- **Work task**
Only the lines from the one that contains "Picture 3: yz, plain" through the last line of the data below should be duplicated, exactly and without pictures.

- **Stored data entries**
┌──
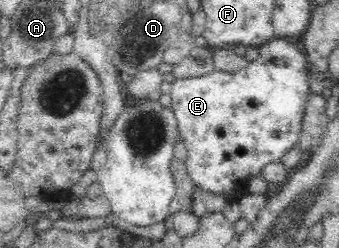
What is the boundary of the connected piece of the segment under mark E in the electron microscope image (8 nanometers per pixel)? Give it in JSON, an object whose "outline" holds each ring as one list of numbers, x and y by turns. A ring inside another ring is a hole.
{"outline":[[274,37,258,47,260,54,258,58,250,62,245,68,242,68,242,70,238,70,234,73,225,72,224,70,215,70,203,76,177,79,171,84,171,92,169,94,172,97,171,110,175,113,174,116,178,124,179,136,184,142,184,145,186,145,187,159,185,165,187,173,190,175,192,182,204,192,212,192,219,196,225,196,236,190,244,189,244,180,256,178,256,176,261,174,262,168,264,168,266,164,280,162,286,152,299,145,299,137,301,136,303,126,302,116,305,114,306,104,311,94,309,72,312,73,313,70,305,54,300,51,300,48,298,48,294,42,290,42,286,37]]}

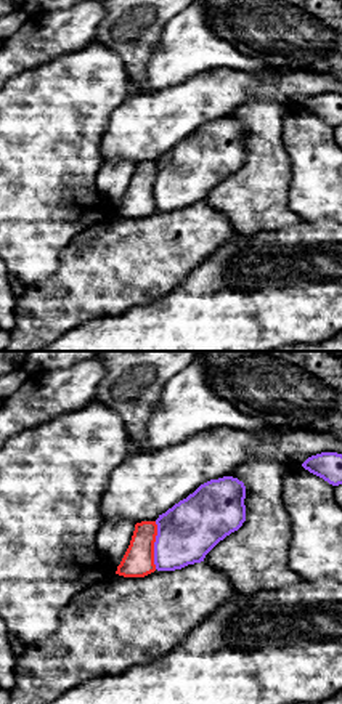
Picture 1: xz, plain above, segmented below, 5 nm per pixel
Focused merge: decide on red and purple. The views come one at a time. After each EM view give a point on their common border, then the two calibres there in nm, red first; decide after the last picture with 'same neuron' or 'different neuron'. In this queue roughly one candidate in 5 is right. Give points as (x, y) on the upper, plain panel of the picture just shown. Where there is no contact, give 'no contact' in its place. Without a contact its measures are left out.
contact (153, 186); calibres 160 and 300 nm

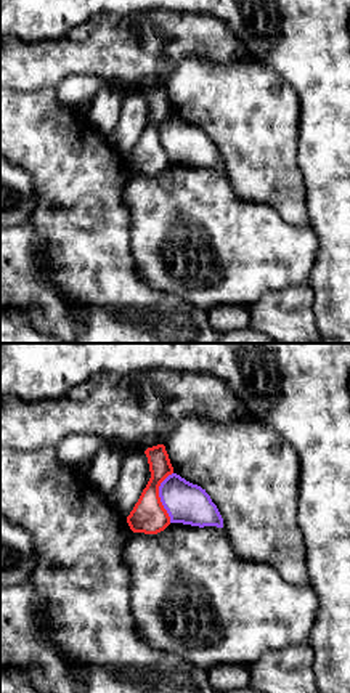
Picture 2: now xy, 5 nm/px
contact (159, 138); calibres 170 and 200 nm

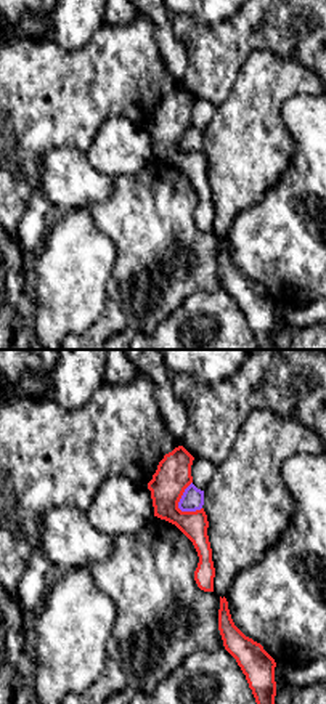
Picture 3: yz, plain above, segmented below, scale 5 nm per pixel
contact (180, 138); calibres 180 and 110 nm

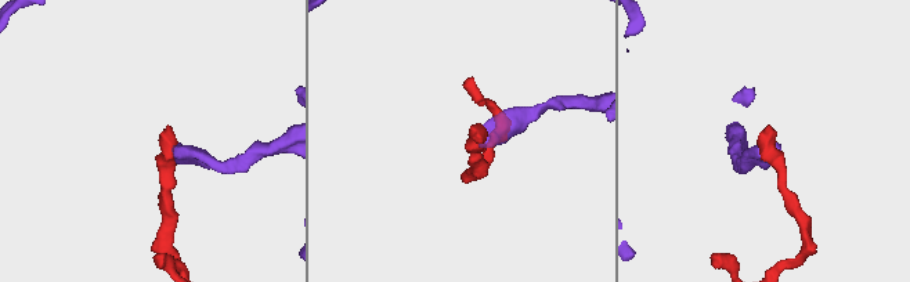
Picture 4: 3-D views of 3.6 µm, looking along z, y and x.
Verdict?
different neuron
└──
- **Completed exercise**
Picture 3: yz, plain above, segmented below, scale 5 nm per pixel
contact (180, 138); calibres 180 and 110 nm

Picture 4: 3-D views of 3.6 µm, looking along z, y and x.
Verdict?
different neuron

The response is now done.